GIVEN TEXT:
^^^^^^^^^^^^^^^^

“Why should I dedicate additional resources to perform downtime analysis?”

The longer equipment downtimes are, the lower the OEE and productivity of the production plant. Downtime analysis is akin to an error management tool. It helps the operations and engineering team to better understand the underlying issues behind OEE losses and provide insights into the areas that require improvements or maintenance.

Getting started with downtime analysis sounds more daunting than it actually is. Through our experience working with various industrial players, we have put together this ‘cheat sheet’ to help you implement downtime analysis the more effective way.

1. Appoint a leader to helm the downtime analysis project

As with all projects, implementing downtime analysis also requires a project manager. The project manager supervises the implementation process and plays a guiding role for the rest of the team members and operators.

When selecting the project manager, choose a candidate who is familiar with industrial IoT systems and OEE. In the event where such a candidate is absent, select someone who is keen and willing to learn about these systems then train them to be proficient.

The project manager helps to ensure that all operators follow it to record and define downtimes properly and accurately. These downtime records are crucial data which will be further analysed and acted upon.

2. Classify the root causes of an equipment downtime

A successful and sustainable downtime analysis must include the causes of your equipment downtime. There are, however, a plethora of causes and manufacturers are often at a loss as to where to start.

Based on our experience, manufacturers should start small and quick with an MVP (Minimal Viable Product), where the operators record only the top few causes of machine downtime. When the operators are familiar with the process, they may begin to expand the list.

Before proceeding, it is noteworthy to differentiate downtime causes from the 3 main categories of OEE losses (i.e. Availability, Performance, Quality). Downtime causes result in OEE losses but they are not the same.

^^^^^^^^^^^^^^^^

LISTED ENTRIES:
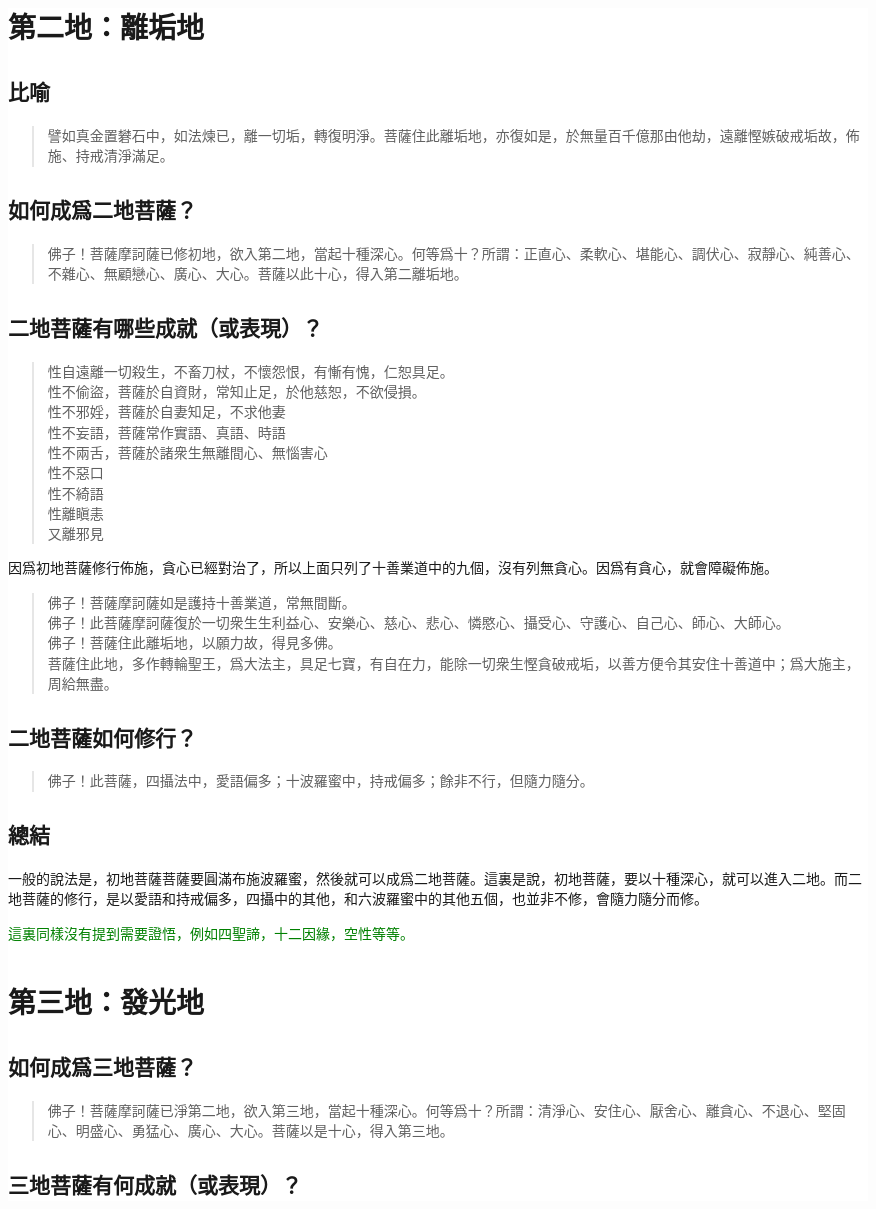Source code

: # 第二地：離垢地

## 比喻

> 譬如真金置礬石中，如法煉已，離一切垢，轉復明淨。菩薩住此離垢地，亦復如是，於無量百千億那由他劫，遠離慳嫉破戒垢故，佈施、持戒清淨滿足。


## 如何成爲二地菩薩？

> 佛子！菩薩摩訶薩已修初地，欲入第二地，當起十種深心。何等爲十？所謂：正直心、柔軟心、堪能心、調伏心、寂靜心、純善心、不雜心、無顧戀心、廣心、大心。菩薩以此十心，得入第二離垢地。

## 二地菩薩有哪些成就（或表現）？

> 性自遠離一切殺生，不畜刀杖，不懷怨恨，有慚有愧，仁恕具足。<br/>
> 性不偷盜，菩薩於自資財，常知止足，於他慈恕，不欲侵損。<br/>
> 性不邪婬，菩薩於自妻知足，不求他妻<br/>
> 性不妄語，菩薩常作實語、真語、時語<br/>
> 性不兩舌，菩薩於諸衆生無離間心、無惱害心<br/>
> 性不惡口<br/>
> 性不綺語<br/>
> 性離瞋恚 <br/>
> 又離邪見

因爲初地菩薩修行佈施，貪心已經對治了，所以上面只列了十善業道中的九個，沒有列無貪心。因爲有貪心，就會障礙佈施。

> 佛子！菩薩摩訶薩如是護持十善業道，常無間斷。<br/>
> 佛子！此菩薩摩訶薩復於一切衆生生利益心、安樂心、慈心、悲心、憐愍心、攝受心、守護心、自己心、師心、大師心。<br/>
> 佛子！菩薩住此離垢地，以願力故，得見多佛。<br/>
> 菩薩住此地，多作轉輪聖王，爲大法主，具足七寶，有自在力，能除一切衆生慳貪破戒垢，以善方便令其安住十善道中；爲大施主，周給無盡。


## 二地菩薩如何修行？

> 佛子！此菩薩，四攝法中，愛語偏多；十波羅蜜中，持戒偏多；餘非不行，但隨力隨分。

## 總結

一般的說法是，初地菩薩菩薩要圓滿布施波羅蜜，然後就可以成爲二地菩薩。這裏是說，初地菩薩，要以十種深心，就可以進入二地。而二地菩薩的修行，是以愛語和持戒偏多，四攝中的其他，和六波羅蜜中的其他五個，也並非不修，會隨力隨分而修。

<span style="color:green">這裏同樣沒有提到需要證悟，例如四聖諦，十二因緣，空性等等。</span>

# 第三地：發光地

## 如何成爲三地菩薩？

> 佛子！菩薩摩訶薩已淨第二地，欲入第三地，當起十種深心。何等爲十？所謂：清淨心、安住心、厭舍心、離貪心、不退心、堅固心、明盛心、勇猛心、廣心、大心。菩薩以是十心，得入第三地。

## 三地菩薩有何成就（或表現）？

^^^^^^^^^^^^^^^^

INSTRUCTION: Could you pick up the text on downtime analysis after its final sentence and carry it forward?

RESULT FOR THIS TASK:
Here are 4 main groups of common downtime causes to kickstart your downtime analysis process:

downtime common.png
The main benefit of limiting the number of downtime groups and causes is that it provides a manageable starting point for operators to troubleshoot. When there are too many downtime causes, a lengthy cost-benefit analysis would have to be performed before the operators can start resolving the downtime causes.

“The criteria for selecting the relevant downtime causes is to follow the K.I.S.S principle (keep it stupid simple), rather than choosing quantity (i.e. the number of downtime causes).”

3. Be specific

Defining machine downtime is an art. There is a fine line between keeping the downtime causes simple and specific, as opposed to simple and generalised. A simple and specific downtime cause would be ‘overheating of the motor’ whereas a generic downtime cause could be ‘motor breakdown’. The former is preferred to the latter.

When the downtime causes are too generic, fewer insights can be gathered and harvested for downtime analysis. As such, the operators would be at a loss of the appropriate improvements to make and to prevent downtimes from recurring.

Due to the lack of information, additional time may have to be spent on reinvestigating the downtime causes. This hassle can be reduced if those downtime causes were well-defined right from the beginning.

4. Double-check to ensure all downtimes causes are recorded

When the work schedule is packed, operators may sometimes forget to record the reasons for certain downtimes. This is especially common for production plants who have just implemented downtime analysis.

To overcome this problem, the project manager and managers of each product line can check on each and every operator after their shift and remind them to register each downtime reasons and causes. However, this is time-consuming and may not be the most efficient way to go about.

A better and more technologically-savvy way to do so would be to use the dashboard of your industrial IoT system and find the specific downtimes which have missing reasons and causes. Only the operators who were responsible for these downtimes would be alerted and reminded to register the downtimes reasons.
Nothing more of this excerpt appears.